=== EXERCISE REQUIREMENTS ===
Wherever a line holds the word "decimales", copy that line from the data.

=== DATASET RECORDS ===
________________________

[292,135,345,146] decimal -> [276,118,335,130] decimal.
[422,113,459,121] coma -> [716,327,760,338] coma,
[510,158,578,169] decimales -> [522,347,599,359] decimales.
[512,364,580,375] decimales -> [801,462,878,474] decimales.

________________________

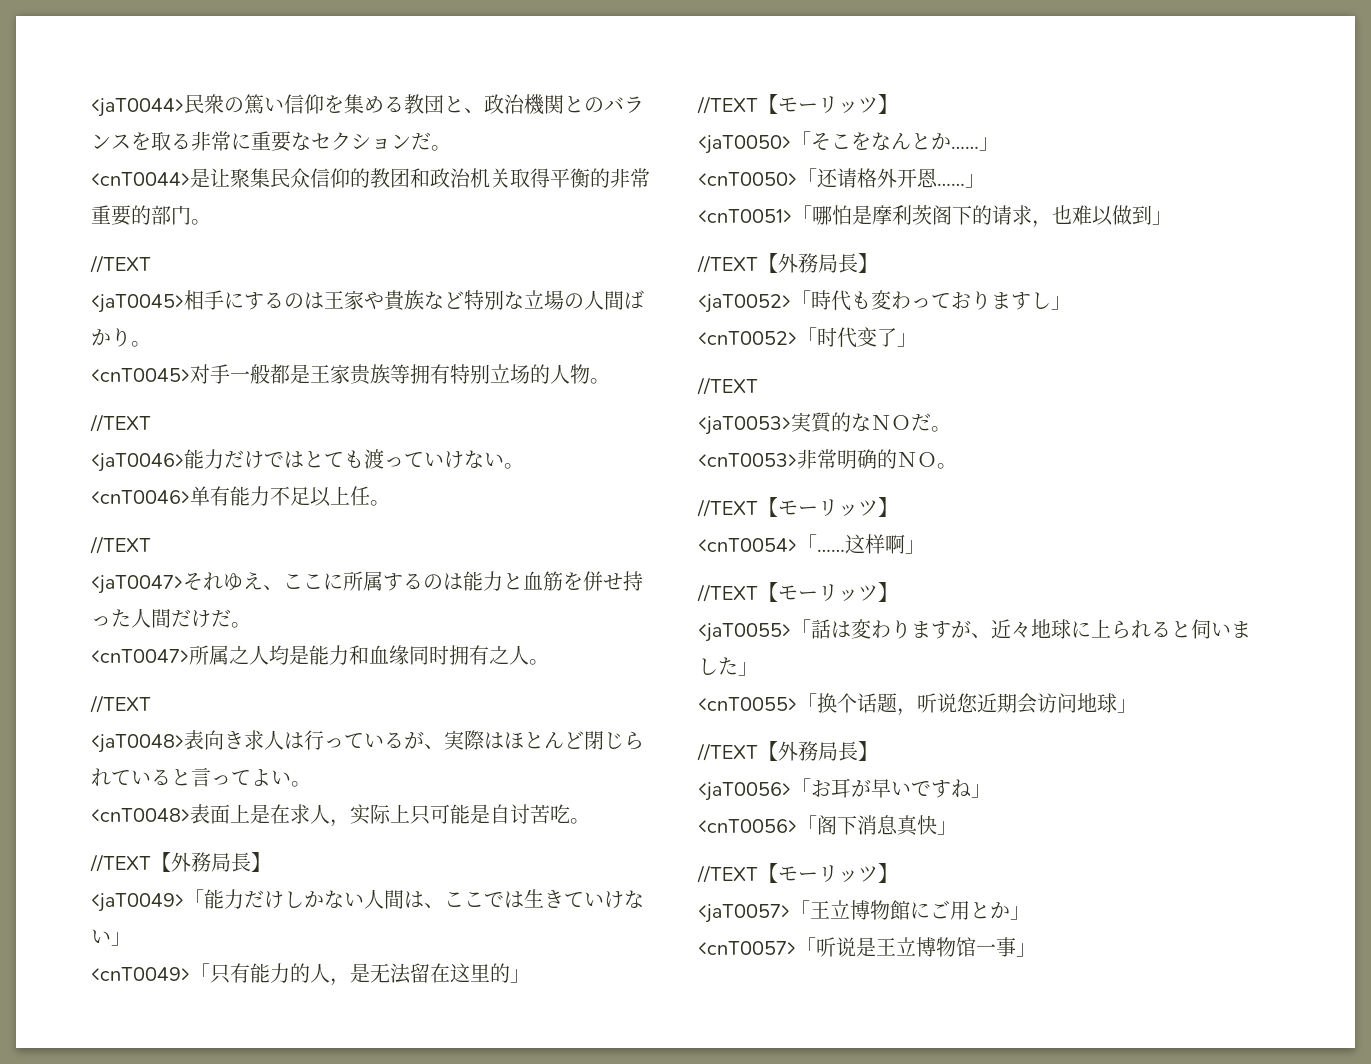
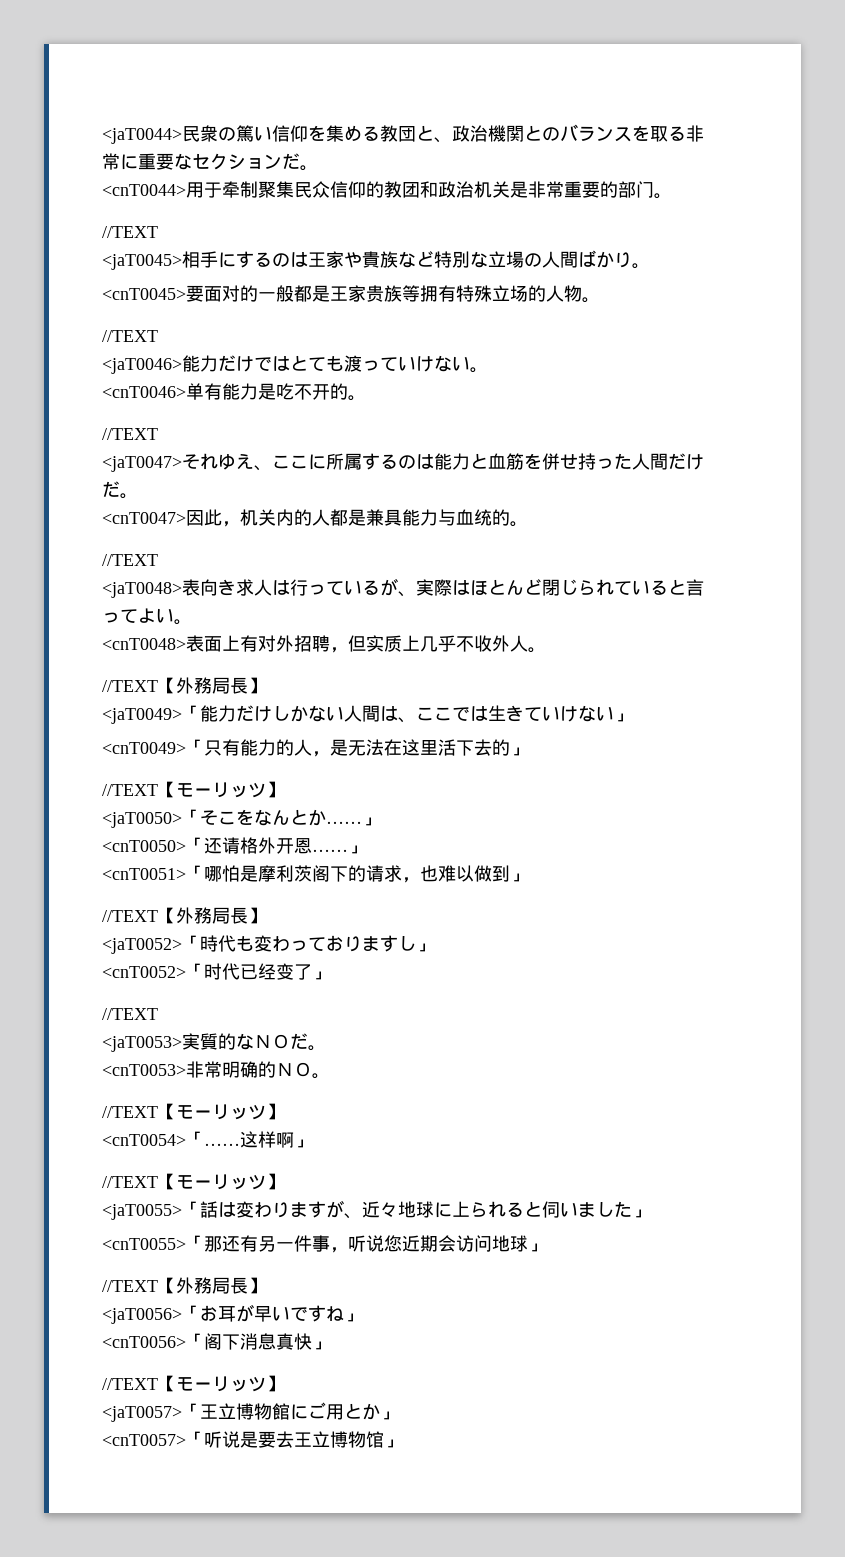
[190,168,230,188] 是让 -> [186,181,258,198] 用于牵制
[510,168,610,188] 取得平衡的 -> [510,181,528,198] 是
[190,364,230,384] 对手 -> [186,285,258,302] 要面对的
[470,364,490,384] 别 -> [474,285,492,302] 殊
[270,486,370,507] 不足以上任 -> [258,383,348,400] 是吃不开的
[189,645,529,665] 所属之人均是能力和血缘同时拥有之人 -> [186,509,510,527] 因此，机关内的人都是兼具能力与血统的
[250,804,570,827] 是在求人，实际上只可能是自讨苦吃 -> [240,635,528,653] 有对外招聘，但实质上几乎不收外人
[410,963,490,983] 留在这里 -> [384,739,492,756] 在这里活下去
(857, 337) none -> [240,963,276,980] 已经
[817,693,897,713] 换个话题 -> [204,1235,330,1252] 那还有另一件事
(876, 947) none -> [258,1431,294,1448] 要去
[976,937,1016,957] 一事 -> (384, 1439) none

________________________

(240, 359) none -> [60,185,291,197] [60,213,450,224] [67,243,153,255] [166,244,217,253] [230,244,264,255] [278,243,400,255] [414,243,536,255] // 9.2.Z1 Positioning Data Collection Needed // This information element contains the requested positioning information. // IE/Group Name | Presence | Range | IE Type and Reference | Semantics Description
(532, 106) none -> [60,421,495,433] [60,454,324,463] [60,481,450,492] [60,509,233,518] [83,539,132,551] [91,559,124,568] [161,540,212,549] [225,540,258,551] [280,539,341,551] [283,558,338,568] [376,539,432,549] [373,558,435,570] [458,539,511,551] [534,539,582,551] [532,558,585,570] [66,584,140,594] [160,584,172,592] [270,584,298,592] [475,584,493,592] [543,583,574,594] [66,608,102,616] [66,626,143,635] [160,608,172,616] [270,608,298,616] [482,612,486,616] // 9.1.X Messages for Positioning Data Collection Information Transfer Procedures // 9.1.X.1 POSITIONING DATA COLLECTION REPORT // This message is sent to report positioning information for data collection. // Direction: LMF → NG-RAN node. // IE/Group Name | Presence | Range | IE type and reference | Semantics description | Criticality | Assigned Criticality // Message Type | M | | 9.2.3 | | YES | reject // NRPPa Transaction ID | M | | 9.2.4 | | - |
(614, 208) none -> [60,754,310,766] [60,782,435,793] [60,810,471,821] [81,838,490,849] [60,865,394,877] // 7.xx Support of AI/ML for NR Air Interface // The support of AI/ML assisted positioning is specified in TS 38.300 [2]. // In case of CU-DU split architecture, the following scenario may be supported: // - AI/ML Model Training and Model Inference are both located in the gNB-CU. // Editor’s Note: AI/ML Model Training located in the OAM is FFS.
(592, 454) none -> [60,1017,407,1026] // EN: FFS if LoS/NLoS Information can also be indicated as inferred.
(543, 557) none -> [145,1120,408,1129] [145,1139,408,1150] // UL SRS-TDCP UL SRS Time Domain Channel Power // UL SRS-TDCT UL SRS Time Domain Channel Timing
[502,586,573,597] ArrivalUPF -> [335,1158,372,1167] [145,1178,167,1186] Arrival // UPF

________________________

=== ANSWER TO THE EXERCISE ===
[510,158,578,169] decimales -> [522,347,599,359] decimales.
[512,364,580,375] decimales -> [801,462,878,474] decimales.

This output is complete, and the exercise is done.